The mezzanine crowds with people rushing to get a drink or find a restroom, and Abbie slips into a nearby stairwell to avoid the rush. Crane follows her, and when the door swings shuts behind him, the noise level lowers to a blessed minimum.

Abbie sighs in relief.

Crane looks down at her bemusedly. “Forgive me, but you do not seem to be enjoying yourself.”

“I’m—.” Abbie shakes her head. “I don’t know. It was a tradition. Five years in a row, we came here. It just feels…different now. God, even the music is getting on my nerves.”

Crane quirks the side of his mouth. “Mine too.”

“I thought you liked the contralto,” Abbie says.

“As I said, I am not musical. Is the contralto the low voice or the high one? I haven’t the faintest.”

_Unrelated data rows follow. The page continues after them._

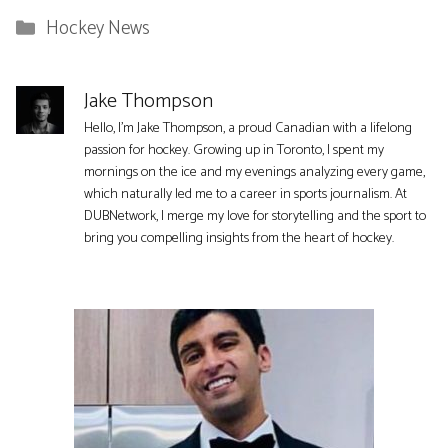
Categories
Hockey News
Jake Thompson
Hello, I'm Jake Thompson, a proud Canadian with a lifelong
passion for hockey. Growing up in Toronto, I spent my
mornings on the ice and my evenings analyzing every game,
which naturally led me to a career in sports journalism. At
DUBNetwork, I merge my love for storytelling and the sport to
bring you compelling insights from the heart of hockey.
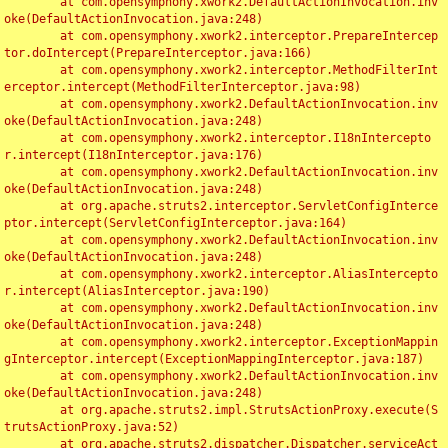
	at com.opensymphony.xwork2.DefaultActionInvocation.inv
oke(DefaultActionInvocation.java:248)

	at com.opensymphony.xwork2.interceptor.PrepareIntercep
tor.doIntercept(PrepareInterceptor.java:166)

	at com.opensymphony.xwork2.interceptor.MethodFilterInt
erceptor.intercept(MethodFilterInterceptor.java:98)

	at com.opensymphony.xwork2.DefaultActionInvocation.inv
oke(DefaultActionInvocation.java:248)

	at com.opensymphony.xwork2.interceptor.I18nIntercepto
r.intercept(I18nInterceptor.java:176)

	at com.opensymphony.xwork2.DefaultActionInvocation.inv
oke(DefaultActionInvocation.java:248)

	at org.apache.struts2.interceptor.ServletConfigInterce
ptor.intercept(ServletConfigInterceptor.java:164)

	at com.opensymphony.xwork2.DefaultActionInvocation.inv
oke(DefaultActionInvocation.java:248)

	at com.opensymphony.xwork2.interceptor.AliasIntercepto
r.intercept(AliasInterceptor.java:190)

	at com.opensymphony.xwork2.DefaultActionInvocation.inv
oke(DefaultActionInvocation.java:248)

	at com.opensymphony.xwork2.interceptor.ExceptionMappin
gInterceptor.intercept(ExceptionMappingInterceptor.java:187)

	at com.opensymphony.xwork2.DefaultActionInvocation.inv
oke(DefaultActionInvocation.java:248)

	at org.apache.struts2.impl.StrutsActionProxy.execute(S
trutsActionProxy.java:52)

	at org.apache.struts2.dispatcher.Dispatcher.serviceAct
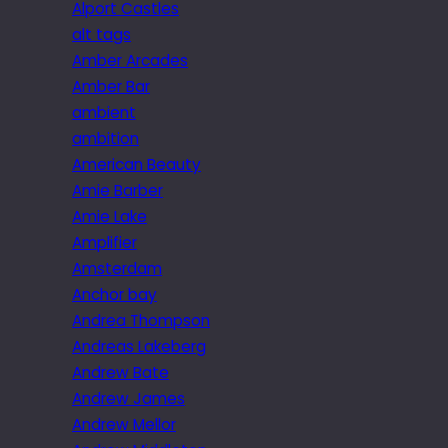
Alport Castles
alt tags
Amber Arcades
Amber Bar
ambient
ambition
American Beauty
Amie Barber
Amie Lake
Amplifier
Amsterdam
Anchor bay
Andrea Thompson
Andreas Lakeberg
Andrew Bate
Andrew James
Andrew Mellor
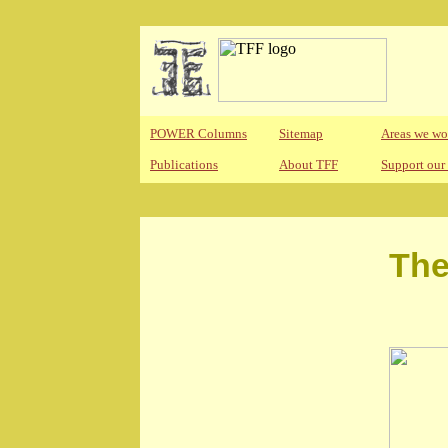
POWER Columns
Sitemap
Areas we wo
Publications
About TFF
Support our
The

That makes her laugh. She can tell he’s lying, but he’s smiling his pleased smile again, happy that he could make her laugh.

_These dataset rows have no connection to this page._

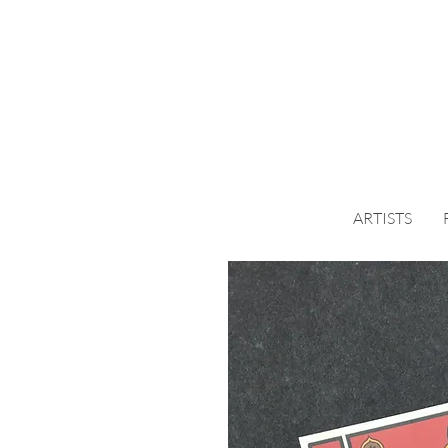
ARTISTS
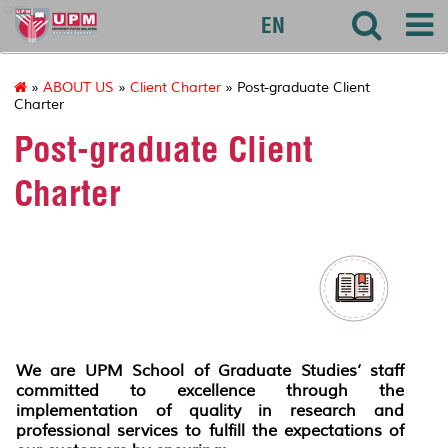
agri
EN
»
ABOUT US
»
Client Charter
» Post-graduate Client
Charter
Post-graduate Client
Charter
We are UPM School of Graduate Studies’ staff
committed to excellence through the
implementation of quality in research and
professional services to fulfill the expectations of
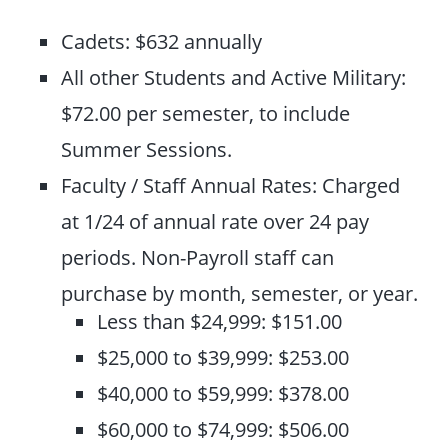
Cadets: $632 annually
All other Students and Active Military:
$72.00 per semester, to include
Summer Sessions.
Faculty / Staff Annual Rates: Charged
at 1/24 of annual rate over 24 pay
periods. Non-Payroll staff can
purchase by month, semester, or year.
Less than $24,999: $151.00
$25,000 to $39,999: $253.00
$40,000 to $59,999: $378.00
$60,000 to $74,999: $506.00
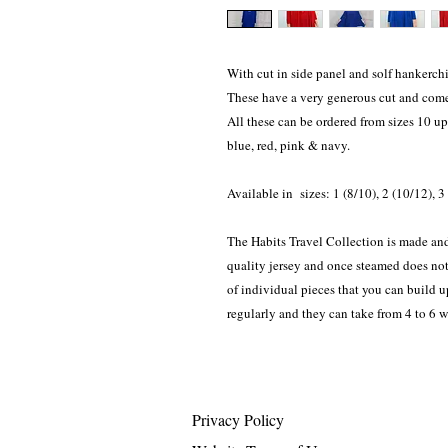
With cut in side panel and solf hankerchie
These have a very generous cut and come 
All these can be ordered from sizes 10 up
blue, red, pink & navy.
Available in sizes: 1 (8/10), 2 (10/12), 
The Habits Travel Collection is made and
quality jersey and once steamed does not 
of individual pieces that you can build 
regularly and they can take from 4 to 6 
Privacy Policy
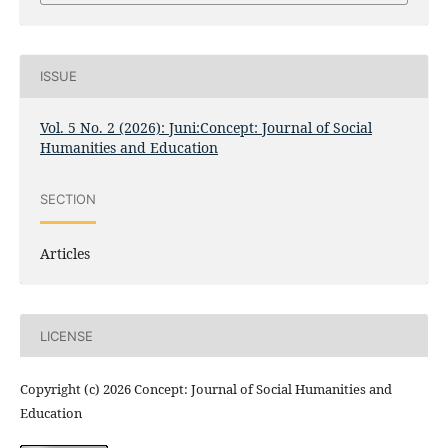
ISSUE
Vol. 5 No. 2 (2026): Juni:Concept: Journal of Social
Humanities and Education
SECTION
Articles
LICENSE
Copyright (c) 2026 Concept: Journal of Social Humanities and
Education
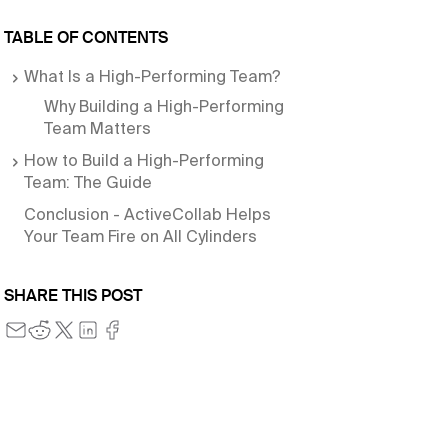
TABLE OF CONTENTS
What Is a High-Performing Team?
Why Building a High-Performing
Team Matters
How to Build a High-Performing
Team: The Guide
Conclusion - ActiveCollab Helps
Your Team Fire on All Cylinders
SHARE THIS POST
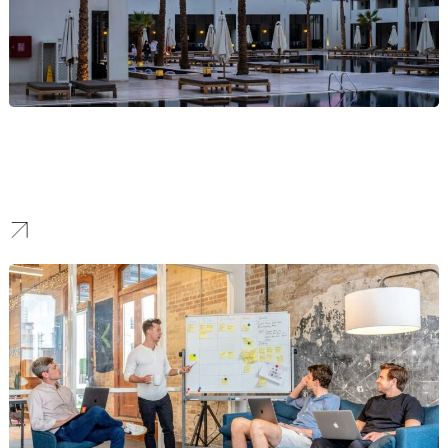
Hotel
We craft immersive hospitality brands that tell a unique story,
elevate your property, and allow you to achieve premium market
positioning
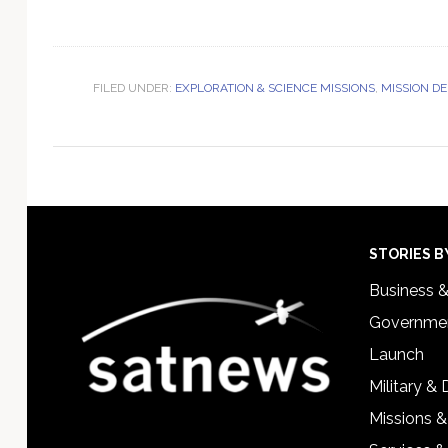
FILED UNDER:
EXPLORATION & SCIENCE MISSIONS
,
MISSION D
Footer
STORIES B
Business 
Governmen
Launch
Military &
Missions &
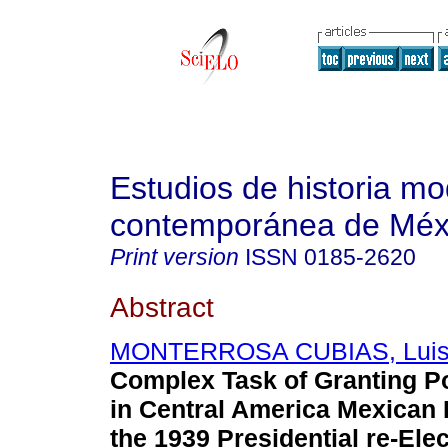
Estudios de historia m
contemporánea de Méx
Print version
ISSN
0185-2620
Abstract
MONTERROSA CUBIAS, Luis
Complex Task of Granting Po
in Central America Mexican
the 1939 Presidential re-Elec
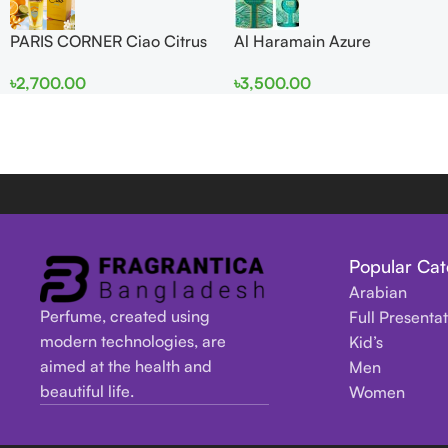
PARIS CORNER Ciao Citrus
Al Haramain Azure
EDP 100ml for Men and
Mythique edp 100ml for
৳
2,700.00
৳
3,500.00
Women
Men and Women
Popular Cat
Arabian
Perfume, created using
Full Presenta
modern technologies, are
Kid’s
aimed at the health and
Men
beautiful life.
Women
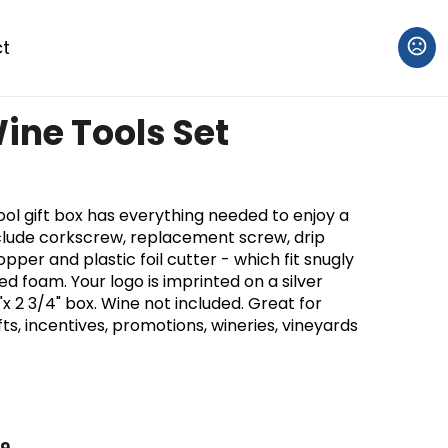
t
ne Tools Set
ol gift box has everything needed to enjoy a
include corkscrew, replacement screw, drip
opper and plastic foil cutter - which fit snugly
d foam. Your logo is imprinted on a silver
4"x 2 3/4" box. Wine not included. Great for
ts, incentives, promotions, wineries, vineyards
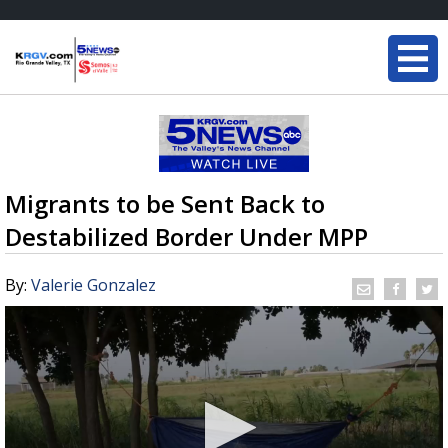
Migrants to be Sent Back to
Destabilized Border Under MPP
By:
Valerie Gonzalez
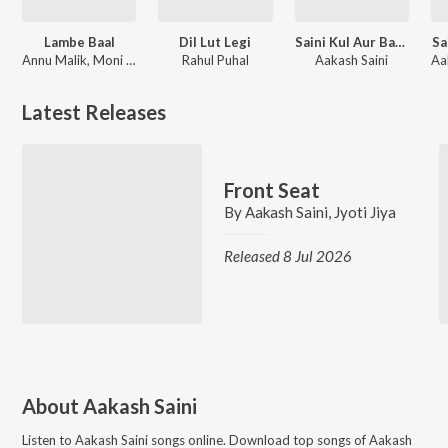
Lambe Baal
Dil Lut Legi
Saini Kul Aur Baba Mohanram
Sa
Annu Malik, Moni Hooda
Rahul Puhal
Aakash Saini
Latest Releases
Front Seat
By
Aakash Saini
,
Jyoti Jiya
Released 8 Jul 2026
About
Aakash Saini
Listen to
Aakash Saini
songs online. Download top songs of
Aakash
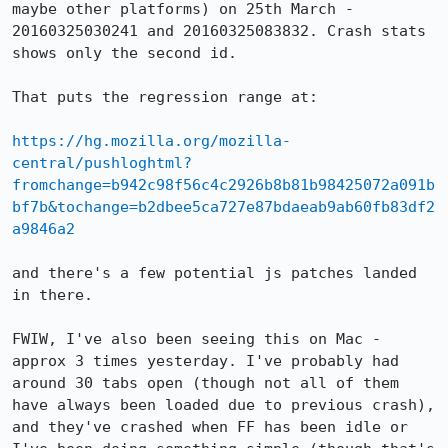
maybe other platforms) on 25th March - 
20160325030241 and 20160325083832. Crash stats 
shows only the second id.

That puts the regression range at:

https://hg.mozilla.org/mozilla-
central/pushloghtml?
fromchange=b942c98f56c4c2926b8b81b98425072a091b
bf7b&tochange=b2dbee5ca727e87bdaeab9ab60fb83df2
a9846a2
and there's a few potential js patches landed 
in there.

FWIW, I've also been seeing this on Mac - 
approx 3 times yesterday. I've probably had 
around 30 tabs open (though not all of them 
have always been loaded due to previous crash), 
and they've crashed when FF has been idle or 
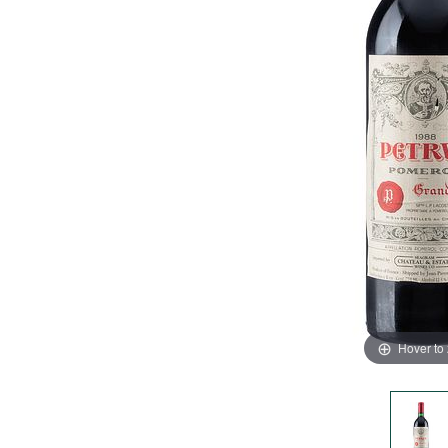
Hover to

She shakes her head. “I am just…I’m in a funk. I can’t even enjoy a stupid concert without—“

She runs out of words. Ugh. Abbie’s tired. She’s tired of this concert and of her own bad mood.

Abbie’s not sure why she does it. Crane’s hunched a little bit, trying to stay out of the way of the doors that occasionally swing open next to them, and smiling down at her sympathetically.

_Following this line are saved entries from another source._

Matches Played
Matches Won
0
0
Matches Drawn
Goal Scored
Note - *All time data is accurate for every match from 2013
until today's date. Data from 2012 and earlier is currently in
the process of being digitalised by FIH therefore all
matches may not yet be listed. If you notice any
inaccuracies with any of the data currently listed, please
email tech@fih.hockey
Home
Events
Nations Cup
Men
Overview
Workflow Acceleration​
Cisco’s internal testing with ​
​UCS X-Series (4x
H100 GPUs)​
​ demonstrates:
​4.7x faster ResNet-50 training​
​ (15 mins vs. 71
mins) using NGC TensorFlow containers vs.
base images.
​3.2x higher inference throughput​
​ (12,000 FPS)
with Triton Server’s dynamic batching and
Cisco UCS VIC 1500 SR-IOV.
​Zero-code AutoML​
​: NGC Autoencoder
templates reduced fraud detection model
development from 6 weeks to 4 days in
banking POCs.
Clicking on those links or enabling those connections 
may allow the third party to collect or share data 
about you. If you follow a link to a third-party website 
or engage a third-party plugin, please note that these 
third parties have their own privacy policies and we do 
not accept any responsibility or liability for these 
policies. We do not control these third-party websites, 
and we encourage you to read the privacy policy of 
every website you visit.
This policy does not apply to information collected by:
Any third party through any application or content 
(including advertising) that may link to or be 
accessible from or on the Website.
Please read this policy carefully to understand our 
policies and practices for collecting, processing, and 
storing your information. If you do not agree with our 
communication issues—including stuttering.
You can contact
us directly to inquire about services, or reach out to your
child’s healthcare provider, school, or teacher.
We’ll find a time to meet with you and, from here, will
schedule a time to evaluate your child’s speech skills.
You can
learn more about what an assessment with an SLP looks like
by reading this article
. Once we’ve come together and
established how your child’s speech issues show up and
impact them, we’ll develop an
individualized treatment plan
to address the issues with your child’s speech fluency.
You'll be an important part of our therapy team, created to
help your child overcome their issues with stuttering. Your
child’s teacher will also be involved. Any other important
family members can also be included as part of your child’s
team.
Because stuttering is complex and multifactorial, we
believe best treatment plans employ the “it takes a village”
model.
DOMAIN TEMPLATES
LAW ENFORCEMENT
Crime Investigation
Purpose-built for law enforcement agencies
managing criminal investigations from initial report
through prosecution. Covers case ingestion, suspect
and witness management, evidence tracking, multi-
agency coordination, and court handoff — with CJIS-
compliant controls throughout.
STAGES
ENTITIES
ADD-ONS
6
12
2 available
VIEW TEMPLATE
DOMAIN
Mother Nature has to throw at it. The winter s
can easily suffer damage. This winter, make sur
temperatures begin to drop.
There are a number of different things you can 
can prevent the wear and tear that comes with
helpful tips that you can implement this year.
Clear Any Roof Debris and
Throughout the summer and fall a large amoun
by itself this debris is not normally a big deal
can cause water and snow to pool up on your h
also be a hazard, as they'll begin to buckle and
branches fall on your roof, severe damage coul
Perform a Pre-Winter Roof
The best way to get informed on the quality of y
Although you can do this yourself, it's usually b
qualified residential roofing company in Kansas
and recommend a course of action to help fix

She goes up on her toes and kisses him on the lips. Crane sucks in a breath of surprise, creating a brief suck at her lips, and then they’re parting. Crane turns his head away, and Abbie drops down into her heels, forehead brushing Crane’s chest as she looks at their feet.

“Abbie. I. Miss Mills—”

 _Married man_ , her brain helpfully yells at her. _He’s a married man, you homewrecking jerk._

“Sorry,” she says, taking a step back. “I’m sorry. I forgot that you—” and the lie comes tumbling out without much thought on her part, “We— we do that now, people kiss each other sometimes, but I forgot that you’re from…”

She looks up at him, and Crane looks baffled, his color high. “Acquaintances kiss each other on the mouth?” His voice is a little high, and his eyes drop to her lips. Abbie has to suppress a shiver.

“No. Not acquaintances. Usually just…family members.” She shakes herself, looks away. She’s a terrible liar. “I apologize.”

They both spend some time staring at their shoes. Bell tones sound, signalling that it’s time to return to the auditorium. Crane clears his throat. “No apology necessary. I…I obviously still have much to learn about modern ways.”  
She can’t tell whether he believes her or not.

“We should go in,” she says, but Crane catches her arm when she reaches for the door.

“I also consider you family.” He says it so earnestly, eyes searching her face for her reaction, that she ends up smiling at him. When she can’t think of anything to say, he offers her his elbow. “Shall we?”

Abbie nods.

*

When the Hallelujah Chorus starts up at the end of part two, exactly when it’s supposed to, Abbie is pleasantly surprised. Everyone stands with a dutiful creak of chairs that can be heard even over the choir.

“It’s in order!” she whispers.

“Hmm?”

“It’s--” Crane’s face is close to hers, and Abbie leans back out of his space. “Nothing.”

But he keeps looking at her, even as the choir launches into the final _forever and ever and ever_ , and Abbie smiles at him, grateful that she’s not standing here by herself.